In the best Malcolm Gladwell book, the Tipping Point, Glad well defines networks and people in networks. He assigns people in the network to one of four roles: participant, connector, maven and sales person. Many of us start out in a network as a participant. That is, we are in a network, but not commanding attention or effectively linked to many other people. Most people in a network are participants.
Increasingly it is helpful to become a connector – to know a fair number of people and to help others make connections to other participants in the network. To be a connector you need to 1) know a fair number of people in your network and 2) be willing and able to make connections between participants. To make connections, you need to understand WIIFT – what’s in it for them? Both the individual who requests a connection and the individual you connect to are asking themselves – what is in it for me? Too many connections can weigh down people or cause ineffective networks. Others may worry that everyone you connect to them wants something, and this is another important point.

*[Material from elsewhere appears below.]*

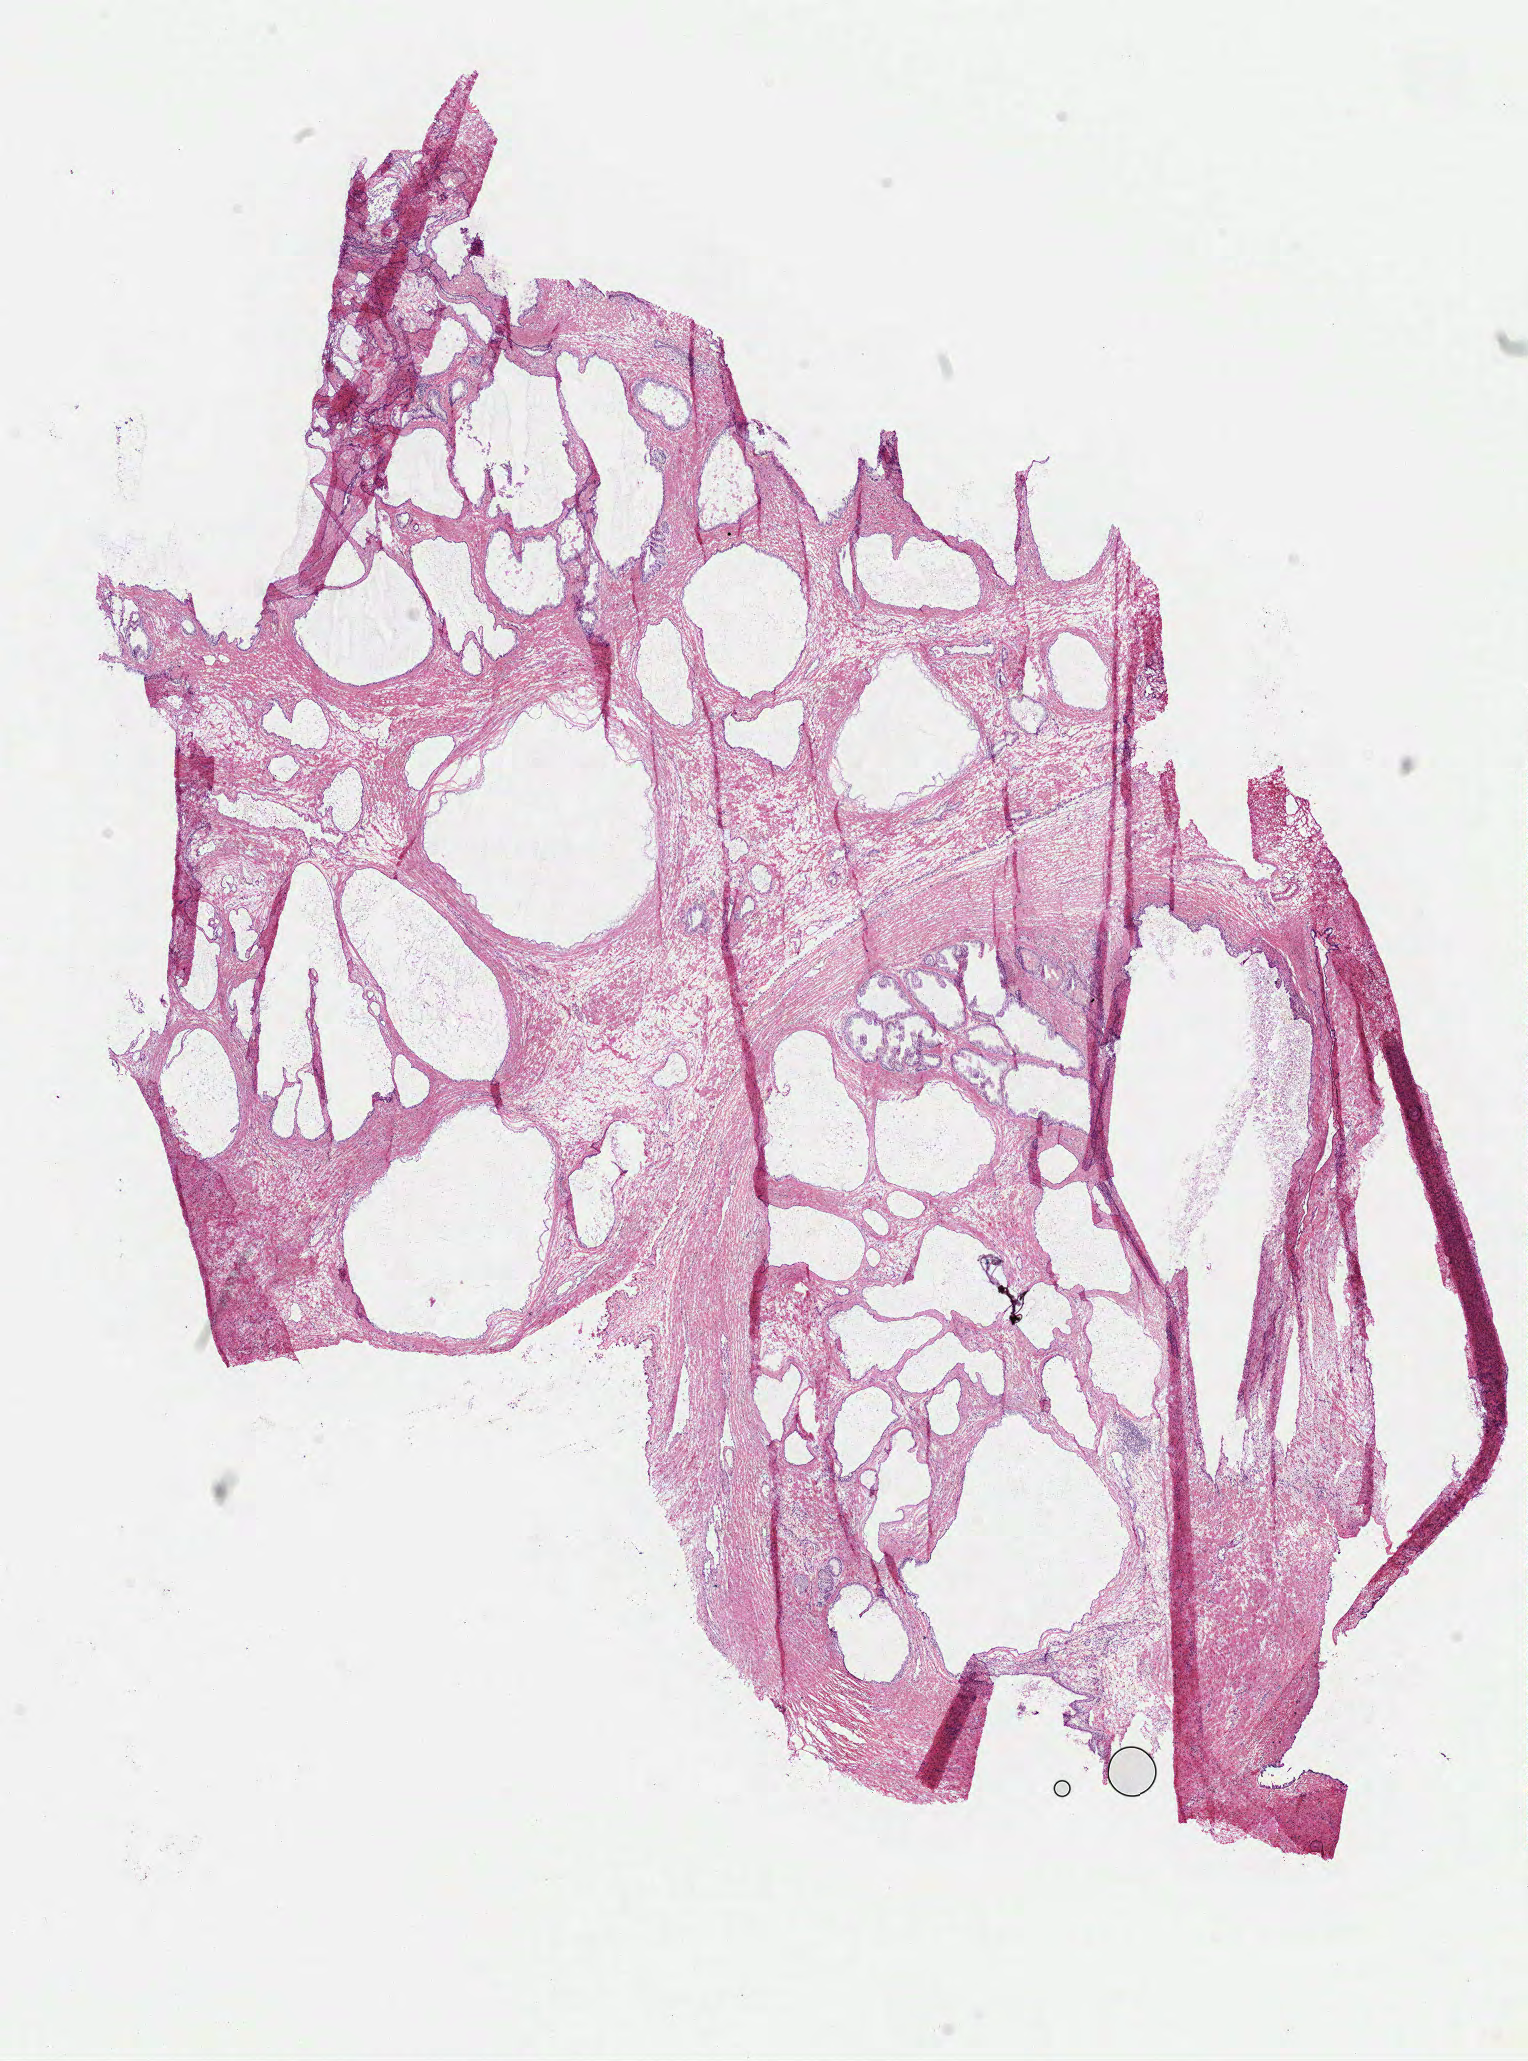
Whole-slide histology image, Hematoxylin and eosin (H&E) stained, shown as a low-resolution overview of the whole scanned area (about 12.3 x 16.6 mm, slide scanned at 40x), frozen section from the top of the tissue portion, solid tissue normal (non-tumour tissue) sample from the prostate. Male, age 62 years at initial diagnosis.
This section: solid tissue normal (non-tumour) sample from the same patient. Patient diagnosis: Acinar cell carcinoma (prostate gland).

The folks at TechStars have a mantra that I’ve grown to like a lot. They talk about “giving first”, and this is a good idea in a network. Ask yourself what you can give to the network or people within the network, before or as you ask for things from the network. You may be able to give: introductions, connections, introduce new information or people to the network and much more. Always think about what you can offer your network – your friendship, your help, your insight and your knowledge.
Eventually you may be come a connector, or if you have deep knowledge about a subject, an industry, a technology or something else you may become what Gladwell calls a “Maven”. Connectors are people who know a lot of people and are good at connecting them. Mavens can be connectors, but they are often connected “to” because of what they know, not whom they know. Finding connectors and mavens in your network is vital, because the first is connected to everyone and actively works his or her network. Mavens aren’t necessarily aggressive connectors but have a lot of knowledge that other people seek out, so working closely with mavens and with connectors increases your opportunity of reaching more of the network.